待完成任务:
请根据下面的短文回答以下问题：
(a) 当 s1 = "abc"、s2 = "cde" 时，短文列出了哪三组等价字符？
(b) 短文中的对称性规则是如何表述的？
(c) 短文的例子中，baseStr = "eed" 的字典序最小等价字符串是什么？

短文:
描述
You are given two strings of the same length s1 and s2 and a string baseStr. We say s1[i] and s2[i] are equivalent characters.
- For example, if s1 = "abc" and s2 = "cde", then we have 'a' == 'c', 'b' == 'd', and 'c' == 'e'.
Equivalent characters follow the usual rules of any equivalence relation:
- Reflexivity: 'a' == 'a'.
- Symmetry: 'a' == 'b' implies 'b' == 'a'.
- Transitivity: 'a' == 'b' and 'b' == 'c' implies 'a' == 'c'.
For example, given the equivalency information from s1 = "abc" and s2 = "cde", "acd" and "aab" are equivalent strings of baseStr = "eed", and "aab" is the lexicographically smallest equivalent string of baseStr. Return the lexicographically smallest equivalent string of baseStr by using the equivalency information from s1 and s2.

数据内容:
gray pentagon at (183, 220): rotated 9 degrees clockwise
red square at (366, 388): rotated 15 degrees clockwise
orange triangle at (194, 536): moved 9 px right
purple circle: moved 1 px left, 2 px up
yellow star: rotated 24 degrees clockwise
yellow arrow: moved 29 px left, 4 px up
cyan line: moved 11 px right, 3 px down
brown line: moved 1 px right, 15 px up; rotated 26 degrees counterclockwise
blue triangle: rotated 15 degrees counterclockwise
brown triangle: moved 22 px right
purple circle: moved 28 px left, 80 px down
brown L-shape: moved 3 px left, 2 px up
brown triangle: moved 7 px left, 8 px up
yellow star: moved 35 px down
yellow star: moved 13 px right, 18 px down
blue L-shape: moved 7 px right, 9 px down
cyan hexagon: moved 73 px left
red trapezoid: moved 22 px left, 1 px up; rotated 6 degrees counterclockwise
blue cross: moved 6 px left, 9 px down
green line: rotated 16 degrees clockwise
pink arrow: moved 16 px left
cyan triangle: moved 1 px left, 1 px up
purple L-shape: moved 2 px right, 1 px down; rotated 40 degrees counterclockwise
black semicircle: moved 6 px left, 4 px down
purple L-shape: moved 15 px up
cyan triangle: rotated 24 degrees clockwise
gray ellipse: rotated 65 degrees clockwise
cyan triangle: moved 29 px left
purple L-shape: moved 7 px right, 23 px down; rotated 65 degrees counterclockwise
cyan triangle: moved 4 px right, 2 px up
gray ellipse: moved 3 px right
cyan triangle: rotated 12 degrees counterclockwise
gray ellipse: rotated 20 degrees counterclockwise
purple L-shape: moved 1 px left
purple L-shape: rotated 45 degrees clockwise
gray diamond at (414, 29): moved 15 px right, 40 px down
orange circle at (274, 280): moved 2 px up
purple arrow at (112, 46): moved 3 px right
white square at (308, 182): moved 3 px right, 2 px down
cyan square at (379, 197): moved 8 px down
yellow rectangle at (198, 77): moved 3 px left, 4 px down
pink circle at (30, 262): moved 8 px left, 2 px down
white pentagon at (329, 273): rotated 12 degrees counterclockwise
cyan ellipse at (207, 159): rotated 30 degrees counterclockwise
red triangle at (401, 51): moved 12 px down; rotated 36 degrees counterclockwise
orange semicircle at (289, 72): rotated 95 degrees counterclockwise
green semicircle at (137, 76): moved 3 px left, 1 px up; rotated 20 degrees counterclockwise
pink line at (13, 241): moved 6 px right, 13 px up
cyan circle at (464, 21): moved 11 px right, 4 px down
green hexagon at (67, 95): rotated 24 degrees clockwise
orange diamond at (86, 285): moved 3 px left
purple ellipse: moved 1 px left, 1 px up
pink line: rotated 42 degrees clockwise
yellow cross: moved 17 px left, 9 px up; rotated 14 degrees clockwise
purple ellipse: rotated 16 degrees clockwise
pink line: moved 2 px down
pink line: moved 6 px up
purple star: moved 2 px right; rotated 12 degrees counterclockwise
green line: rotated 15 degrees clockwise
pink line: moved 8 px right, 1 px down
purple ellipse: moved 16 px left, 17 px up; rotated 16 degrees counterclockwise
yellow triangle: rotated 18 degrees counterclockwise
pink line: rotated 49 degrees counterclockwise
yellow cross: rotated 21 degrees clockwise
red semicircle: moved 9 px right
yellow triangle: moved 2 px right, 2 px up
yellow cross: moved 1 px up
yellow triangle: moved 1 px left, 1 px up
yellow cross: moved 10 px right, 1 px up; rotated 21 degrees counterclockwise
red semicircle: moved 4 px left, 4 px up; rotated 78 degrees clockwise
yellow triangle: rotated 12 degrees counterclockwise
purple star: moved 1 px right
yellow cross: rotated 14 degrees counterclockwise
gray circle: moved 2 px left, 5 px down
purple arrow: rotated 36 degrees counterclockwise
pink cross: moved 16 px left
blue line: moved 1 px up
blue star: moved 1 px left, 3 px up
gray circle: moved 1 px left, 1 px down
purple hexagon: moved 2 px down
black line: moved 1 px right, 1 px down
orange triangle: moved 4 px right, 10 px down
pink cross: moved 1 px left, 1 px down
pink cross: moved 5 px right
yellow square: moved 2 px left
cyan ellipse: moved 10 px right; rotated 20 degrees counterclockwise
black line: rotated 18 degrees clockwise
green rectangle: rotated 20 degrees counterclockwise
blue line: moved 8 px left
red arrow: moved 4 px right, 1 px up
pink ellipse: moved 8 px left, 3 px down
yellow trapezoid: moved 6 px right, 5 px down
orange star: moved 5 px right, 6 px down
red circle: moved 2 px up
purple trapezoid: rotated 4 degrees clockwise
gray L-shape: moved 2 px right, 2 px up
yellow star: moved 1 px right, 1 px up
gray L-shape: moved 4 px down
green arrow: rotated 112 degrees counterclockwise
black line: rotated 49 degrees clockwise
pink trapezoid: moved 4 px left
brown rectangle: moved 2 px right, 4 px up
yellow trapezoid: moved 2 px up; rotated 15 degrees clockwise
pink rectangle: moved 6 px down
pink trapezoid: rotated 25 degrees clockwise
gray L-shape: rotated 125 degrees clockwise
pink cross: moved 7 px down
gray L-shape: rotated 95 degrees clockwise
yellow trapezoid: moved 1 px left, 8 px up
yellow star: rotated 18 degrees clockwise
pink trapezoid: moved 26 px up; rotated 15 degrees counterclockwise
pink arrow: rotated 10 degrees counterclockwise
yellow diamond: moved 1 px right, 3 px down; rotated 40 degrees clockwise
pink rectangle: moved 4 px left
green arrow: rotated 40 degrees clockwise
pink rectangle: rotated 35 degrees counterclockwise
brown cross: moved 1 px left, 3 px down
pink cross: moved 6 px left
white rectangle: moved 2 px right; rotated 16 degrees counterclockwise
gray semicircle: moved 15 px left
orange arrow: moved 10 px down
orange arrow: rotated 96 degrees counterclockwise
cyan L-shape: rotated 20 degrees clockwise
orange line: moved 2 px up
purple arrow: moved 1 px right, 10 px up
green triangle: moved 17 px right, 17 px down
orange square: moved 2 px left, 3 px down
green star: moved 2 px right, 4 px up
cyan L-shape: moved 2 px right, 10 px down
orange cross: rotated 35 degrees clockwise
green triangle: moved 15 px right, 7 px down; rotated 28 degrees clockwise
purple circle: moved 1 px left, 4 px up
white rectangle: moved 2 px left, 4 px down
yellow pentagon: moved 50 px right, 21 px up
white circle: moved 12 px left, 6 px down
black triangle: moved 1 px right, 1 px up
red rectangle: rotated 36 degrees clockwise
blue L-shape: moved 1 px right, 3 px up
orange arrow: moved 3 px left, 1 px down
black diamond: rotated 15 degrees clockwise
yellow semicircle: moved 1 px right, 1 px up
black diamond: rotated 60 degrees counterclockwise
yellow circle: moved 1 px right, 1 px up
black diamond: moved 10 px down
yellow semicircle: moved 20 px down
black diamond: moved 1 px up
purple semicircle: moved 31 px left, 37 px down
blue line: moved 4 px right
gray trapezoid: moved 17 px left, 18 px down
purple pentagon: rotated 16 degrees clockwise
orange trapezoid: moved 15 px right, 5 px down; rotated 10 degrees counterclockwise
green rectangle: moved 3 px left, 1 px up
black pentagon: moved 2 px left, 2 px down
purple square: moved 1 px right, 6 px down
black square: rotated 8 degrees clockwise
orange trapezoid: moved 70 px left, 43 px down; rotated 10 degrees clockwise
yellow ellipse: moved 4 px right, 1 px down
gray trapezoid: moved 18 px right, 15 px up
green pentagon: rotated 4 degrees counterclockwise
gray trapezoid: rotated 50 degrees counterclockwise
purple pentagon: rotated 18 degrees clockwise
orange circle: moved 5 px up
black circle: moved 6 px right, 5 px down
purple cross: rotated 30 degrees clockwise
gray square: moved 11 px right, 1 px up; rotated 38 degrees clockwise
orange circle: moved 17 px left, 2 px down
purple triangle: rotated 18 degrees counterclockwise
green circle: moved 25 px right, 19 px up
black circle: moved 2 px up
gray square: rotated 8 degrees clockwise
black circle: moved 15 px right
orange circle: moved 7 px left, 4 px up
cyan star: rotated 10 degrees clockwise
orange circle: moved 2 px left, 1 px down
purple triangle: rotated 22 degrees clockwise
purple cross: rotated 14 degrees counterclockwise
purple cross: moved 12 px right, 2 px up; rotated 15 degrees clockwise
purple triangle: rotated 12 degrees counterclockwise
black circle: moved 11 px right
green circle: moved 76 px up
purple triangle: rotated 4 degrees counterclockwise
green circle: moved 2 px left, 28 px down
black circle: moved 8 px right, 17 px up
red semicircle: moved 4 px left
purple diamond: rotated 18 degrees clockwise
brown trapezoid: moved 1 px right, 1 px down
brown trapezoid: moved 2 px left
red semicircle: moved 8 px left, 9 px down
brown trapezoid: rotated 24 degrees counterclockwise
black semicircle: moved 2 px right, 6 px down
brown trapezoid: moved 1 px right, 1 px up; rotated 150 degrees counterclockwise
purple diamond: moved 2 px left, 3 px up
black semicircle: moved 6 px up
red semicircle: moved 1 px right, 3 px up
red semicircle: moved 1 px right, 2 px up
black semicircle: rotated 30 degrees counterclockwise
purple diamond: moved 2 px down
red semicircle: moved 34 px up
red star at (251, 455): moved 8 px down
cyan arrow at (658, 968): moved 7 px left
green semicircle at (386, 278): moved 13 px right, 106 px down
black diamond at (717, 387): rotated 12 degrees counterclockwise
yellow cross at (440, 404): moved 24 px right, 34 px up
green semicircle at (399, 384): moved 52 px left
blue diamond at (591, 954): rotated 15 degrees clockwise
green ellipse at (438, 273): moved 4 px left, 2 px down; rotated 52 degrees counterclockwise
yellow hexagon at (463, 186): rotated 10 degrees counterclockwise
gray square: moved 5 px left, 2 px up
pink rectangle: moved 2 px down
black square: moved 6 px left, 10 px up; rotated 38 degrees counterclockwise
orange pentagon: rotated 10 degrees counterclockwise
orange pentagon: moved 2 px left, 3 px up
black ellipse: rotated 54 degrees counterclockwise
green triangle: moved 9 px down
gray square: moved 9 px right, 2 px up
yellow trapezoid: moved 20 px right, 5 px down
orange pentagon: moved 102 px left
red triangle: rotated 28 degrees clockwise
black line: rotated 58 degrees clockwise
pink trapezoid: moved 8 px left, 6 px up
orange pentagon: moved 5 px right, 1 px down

解答如下:
(a) 'a' == 'c'，'b' == 'd'，'c' == 'e'。
(b) 若 'a' == 'b'，则 'b' == 'a'。
(c) "aab"。